If a line in the records below contains the word "Tips", copy it out.

Dataset entries

↓↓↓

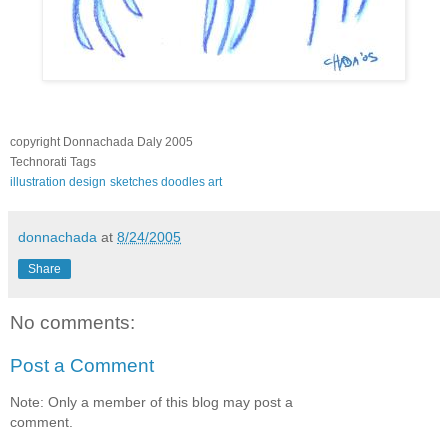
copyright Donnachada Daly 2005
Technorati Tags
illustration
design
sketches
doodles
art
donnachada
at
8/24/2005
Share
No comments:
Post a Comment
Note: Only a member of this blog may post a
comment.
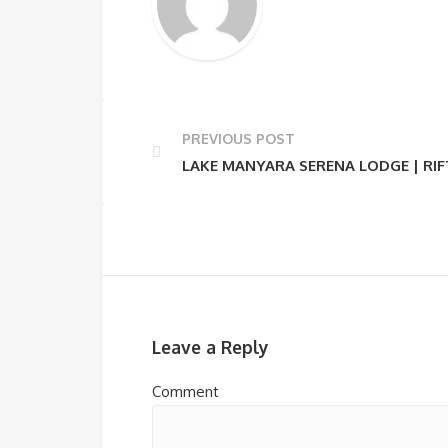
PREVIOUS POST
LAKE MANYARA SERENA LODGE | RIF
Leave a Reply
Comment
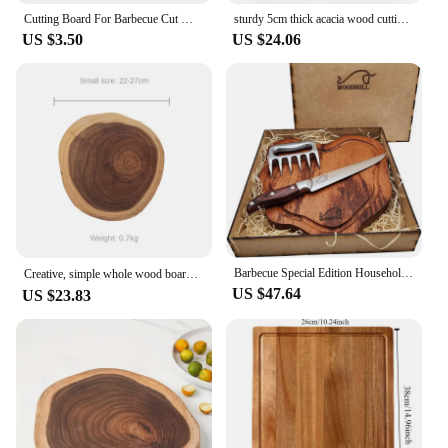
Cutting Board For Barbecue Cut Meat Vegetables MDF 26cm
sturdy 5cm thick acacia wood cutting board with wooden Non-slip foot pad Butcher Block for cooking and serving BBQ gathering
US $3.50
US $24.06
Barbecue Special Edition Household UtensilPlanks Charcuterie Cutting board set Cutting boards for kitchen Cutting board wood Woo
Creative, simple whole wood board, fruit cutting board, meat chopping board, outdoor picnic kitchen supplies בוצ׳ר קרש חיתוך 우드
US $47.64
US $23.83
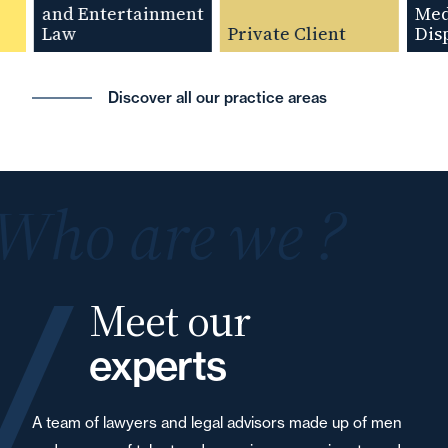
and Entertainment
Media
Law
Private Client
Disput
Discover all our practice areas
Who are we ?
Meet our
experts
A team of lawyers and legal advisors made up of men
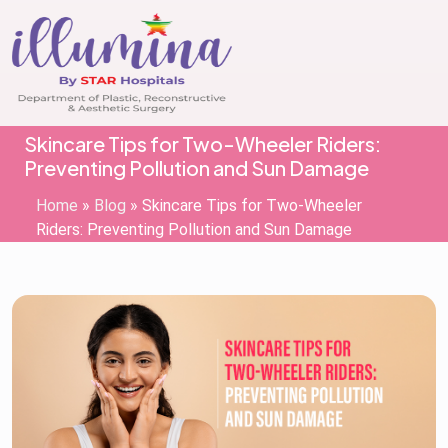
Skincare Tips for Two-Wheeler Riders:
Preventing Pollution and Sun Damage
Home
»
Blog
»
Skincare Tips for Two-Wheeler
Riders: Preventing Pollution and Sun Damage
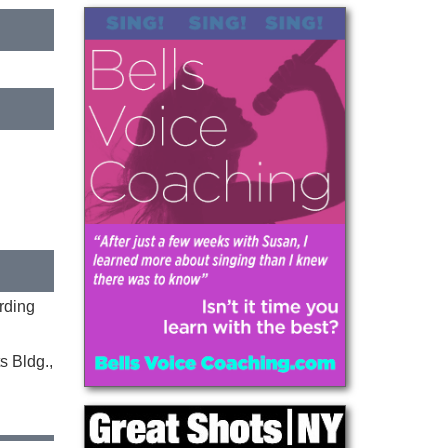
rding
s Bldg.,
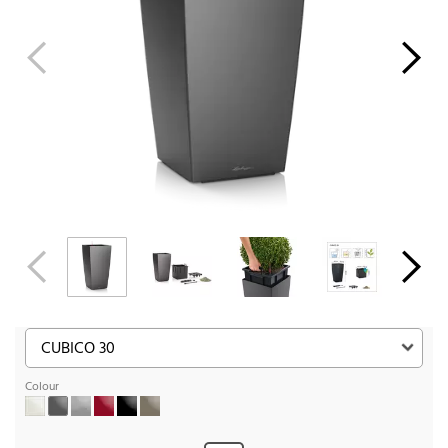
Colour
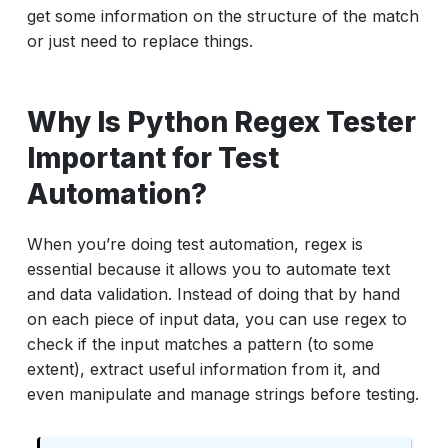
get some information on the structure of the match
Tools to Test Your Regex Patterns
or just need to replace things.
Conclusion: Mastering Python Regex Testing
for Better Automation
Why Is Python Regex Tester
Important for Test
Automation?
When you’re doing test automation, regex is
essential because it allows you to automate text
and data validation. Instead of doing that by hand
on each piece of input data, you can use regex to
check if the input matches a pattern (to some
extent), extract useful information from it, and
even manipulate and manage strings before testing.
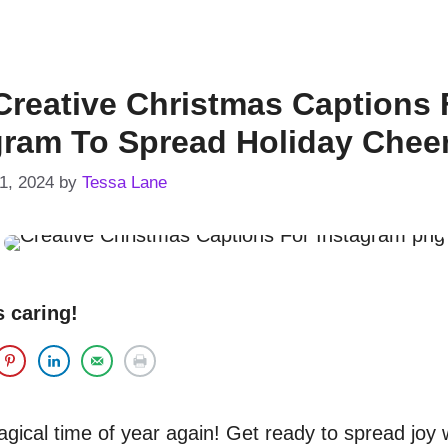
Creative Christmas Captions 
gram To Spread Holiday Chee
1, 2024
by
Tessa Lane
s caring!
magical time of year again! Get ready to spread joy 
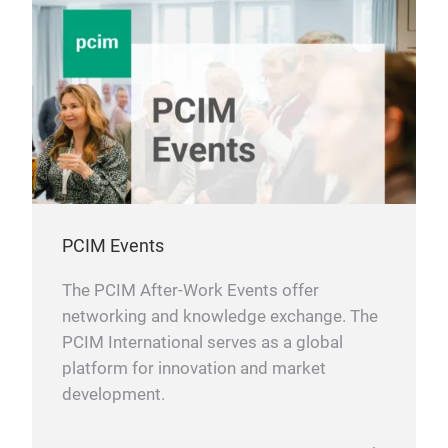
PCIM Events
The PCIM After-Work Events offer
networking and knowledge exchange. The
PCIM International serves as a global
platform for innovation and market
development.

↑↑↑

EXPECTED OUTPUT
Skincare Tips for Two-Wheeler Riders:
Skincare Tips for Two-Wheeler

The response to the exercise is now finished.